Les banques de la zone euro doivent être plus sélectives vis-à-vis des clients qui se livrent à des paris risqués sur les marchés financiers, comme les fonds spéculatifs (hedge funds), et se montrer davantage prudentes quant à leur exposition à ces fonds, a déclaré vendredi la Banque centrale européenne (BCE).
Cette mise en garde de la BCE souligne les inquiétudes de l’institut de Francfort sur les établissements financiers non bancaires qui représentent actuellement près de la moitié du système financier mondial.
Le développement du secteur financier non-bancaire, évalué à environ 240.000 milliards de dollars selon le Conseil de stabilité financière (FSB) du G20, s’est accéléré après la crise financière mondiale, les banques traditionnelles étant soumises à une réglementation plus stricte.
Andrea Enria, le responsable de la supervision du secteur bancaire au sein de la BCE, a exhorté vendredi les banques à faire preuve de davantage d’exigence envers leurs clients non-bancaires comme les hedge funds et les sociétés de négoce qui effectuent des emprunts auprès des banques traditionnelles pour se livrer à des activités risquées et moins réglementées.
Pour lui, les banques doivent dire « non » lorsqu’elles jugent une opération trop risquée.
« L’incapacité d’un client à fournir des informations devrait se traduire par une approche plus conservatrice en matière de garanties, de marges et de limites, voire le rejet ou l’exclusion de ce client », écrit-t-il dans un blog.
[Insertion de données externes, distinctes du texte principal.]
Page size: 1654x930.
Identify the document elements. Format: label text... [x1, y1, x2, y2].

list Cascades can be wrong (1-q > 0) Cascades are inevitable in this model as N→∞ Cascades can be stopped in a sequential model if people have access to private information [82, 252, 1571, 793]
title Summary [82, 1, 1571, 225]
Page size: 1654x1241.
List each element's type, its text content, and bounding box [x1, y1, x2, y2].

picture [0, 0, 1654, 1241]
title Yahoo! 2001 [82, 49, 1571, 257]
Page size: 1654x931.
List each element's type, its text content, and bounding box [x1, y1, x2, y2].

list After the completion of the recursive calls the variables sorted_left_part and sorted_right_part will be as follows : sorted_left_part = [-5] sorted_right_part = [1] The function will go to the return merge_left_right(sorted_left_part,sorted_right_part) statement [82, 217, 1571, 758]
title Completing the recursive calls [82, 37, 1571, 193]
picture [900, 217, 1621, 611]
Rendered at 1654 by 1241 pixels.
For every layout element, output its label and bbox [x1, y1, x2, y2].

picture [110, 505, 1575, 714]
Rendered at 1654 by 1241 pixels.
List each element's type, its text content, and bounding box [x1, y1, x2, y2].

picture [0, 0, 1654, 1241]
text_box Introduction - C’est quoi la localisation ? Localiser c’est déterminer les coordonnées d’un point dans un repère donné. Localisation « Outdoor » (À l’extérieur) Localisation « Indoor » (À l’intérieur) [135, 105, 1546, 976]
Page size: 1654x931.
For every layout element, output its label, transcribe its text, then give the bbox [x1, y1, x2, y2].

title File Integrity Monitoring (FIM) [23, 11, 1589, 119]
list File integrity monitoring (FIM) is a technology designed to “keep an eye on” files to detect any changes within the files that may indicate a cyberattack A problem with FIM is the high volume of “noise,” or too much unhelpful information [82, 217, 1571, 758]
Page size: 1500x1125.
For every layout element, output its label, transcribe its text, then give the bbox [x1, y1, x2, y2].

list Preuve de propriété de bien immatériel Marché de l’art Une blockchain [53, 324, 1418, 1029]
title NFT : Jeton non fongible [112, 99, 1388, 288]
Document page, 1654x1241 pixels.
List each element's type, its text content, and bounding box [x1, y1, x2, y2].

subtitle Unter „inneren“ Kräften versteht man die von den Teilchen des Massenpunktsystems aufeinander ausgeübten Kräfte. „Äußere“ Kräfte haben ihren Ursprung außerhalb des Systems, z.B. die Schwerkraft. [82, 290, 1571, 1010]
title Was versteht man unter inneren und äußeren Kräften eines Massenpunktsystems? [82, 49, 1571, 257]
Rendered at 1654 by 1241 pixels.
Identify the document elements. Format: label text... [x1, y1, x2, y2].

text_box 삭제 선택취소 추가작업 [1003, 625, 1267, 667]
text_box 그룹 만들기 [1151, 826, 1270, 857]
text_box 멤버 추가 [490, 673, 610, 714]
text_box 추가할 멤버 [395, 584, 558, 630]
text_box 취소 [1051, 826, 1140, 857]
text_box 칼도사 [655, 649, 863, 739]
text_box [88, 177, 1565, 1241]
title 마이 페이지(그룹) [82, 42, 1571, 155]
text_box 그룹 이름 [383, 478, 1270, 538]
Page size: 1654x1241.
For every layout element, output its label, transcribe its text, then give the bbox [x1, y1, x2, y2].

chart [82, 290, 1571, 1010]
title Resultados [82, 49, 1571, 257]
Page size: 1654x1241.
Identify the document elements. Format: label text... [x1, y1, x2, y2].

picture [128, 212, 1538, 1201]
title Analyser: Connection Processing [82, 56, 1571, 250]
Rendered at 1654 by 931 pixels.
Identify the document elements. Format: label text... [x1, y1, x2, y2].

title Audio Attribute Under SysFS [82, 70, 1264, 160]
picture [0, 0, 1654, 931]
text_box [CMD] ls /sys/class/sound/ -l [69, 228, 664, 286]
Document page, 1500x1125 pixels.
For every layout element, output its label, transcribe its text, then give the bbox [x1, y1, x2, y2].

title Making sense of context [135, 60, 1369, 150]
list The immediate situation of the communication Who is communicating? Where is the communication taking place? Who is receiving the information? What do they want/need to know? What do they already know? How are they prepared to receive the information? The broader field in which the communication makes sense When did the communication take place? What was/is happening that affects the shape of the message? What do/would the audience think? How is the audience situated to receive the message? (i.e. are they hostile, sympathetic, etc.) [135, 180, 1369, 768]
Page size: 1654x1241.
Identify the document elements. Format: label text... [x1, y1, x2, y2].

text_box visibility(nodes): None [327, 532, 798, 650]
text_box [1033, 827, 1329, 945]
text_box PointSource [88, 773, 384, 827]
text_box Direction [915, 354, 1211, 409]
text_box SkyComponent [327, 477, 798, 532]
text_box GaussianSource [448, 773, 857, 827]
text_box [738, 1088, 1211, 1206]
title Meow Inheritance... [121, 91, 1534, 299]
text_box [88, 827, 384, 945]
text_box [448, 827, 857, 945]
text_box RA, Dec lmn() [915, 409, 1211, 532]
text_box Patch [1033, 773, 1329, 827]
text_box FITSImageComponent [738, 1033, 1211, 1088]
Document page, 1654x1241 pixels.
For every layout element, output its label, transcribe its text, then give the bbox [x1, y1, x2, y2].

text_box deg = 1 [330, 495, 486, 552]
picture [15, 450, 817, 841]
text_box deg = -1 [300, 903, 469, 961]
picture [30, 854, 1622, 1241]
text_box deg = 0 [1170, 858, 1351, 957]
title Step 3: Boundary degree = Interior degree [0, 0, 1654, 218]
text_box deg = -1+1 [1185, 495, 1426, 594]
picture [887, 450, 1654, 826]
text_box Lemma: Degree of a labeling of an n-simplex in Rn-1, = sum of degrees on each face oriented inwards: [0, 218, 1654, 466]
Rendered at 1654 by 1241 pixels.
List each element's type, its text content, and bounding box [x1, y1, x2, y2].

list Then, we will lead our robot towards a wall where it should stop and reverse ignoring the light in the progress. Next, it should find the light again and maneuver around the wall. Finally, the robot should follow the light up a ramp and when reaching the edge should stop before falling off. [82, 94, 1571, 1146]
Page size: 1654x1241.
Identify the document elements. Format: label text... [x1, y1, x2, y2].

Andrea Enria souligne que la BCE a constaté que la faiblesse des taux d’intérêt (ils étaient négatifs jusqu’en juillet 2022, NDRL) a « incité certaines banques à augmenter le volume des capitaux accordés à des établissements plus exposés et moins transparents, dont des institutions financières non bancaires comme les fonds spéculatifs et les bureaux de gestion de patrimoine (« family offices »).
L’EXEMPLE ARCHEGOS EN 2021
Après la faillite d’Archegos en 2021, qui a entraîné des pertes importantes pour le Credit Suisse et d’autres banques, la BCE a procédé à un examen de la gestion du risque par les banques de la zone euro sur les produits dérivés.
L’institution de Francfort a également examiné les liens entre les banques et les négociants en matières premières ainsi que les entreprises du secteur de l’énergie dans un contexte de volatilité sur ces marchés après l’invasion de l’Ukraine par la Russie.
Selon Andrea Enria, la BCE a depuis constaté « quelques progrès » mais également « plusieurs insuffisances importantes », allant du montant des garanties exigées par les banques à leurs clients aux conditions juridiques de leurs contrats.
Andrea Enria a assuré que la BCE « utiliserait toute la gamme des outils de supervision dont elle dispose pour s’assurer que les banques en question remédient rapidement aux insuffisances (constatées) ».
La BCE peut formuler des exigences dites « qualitatives », par exemple demander à une banque de renforcer ses contrôles, mais aussi augmenter les exigences en matière de fonds propres et de liquidités si elle estime que ses demandes n’ont pas été prises en compte.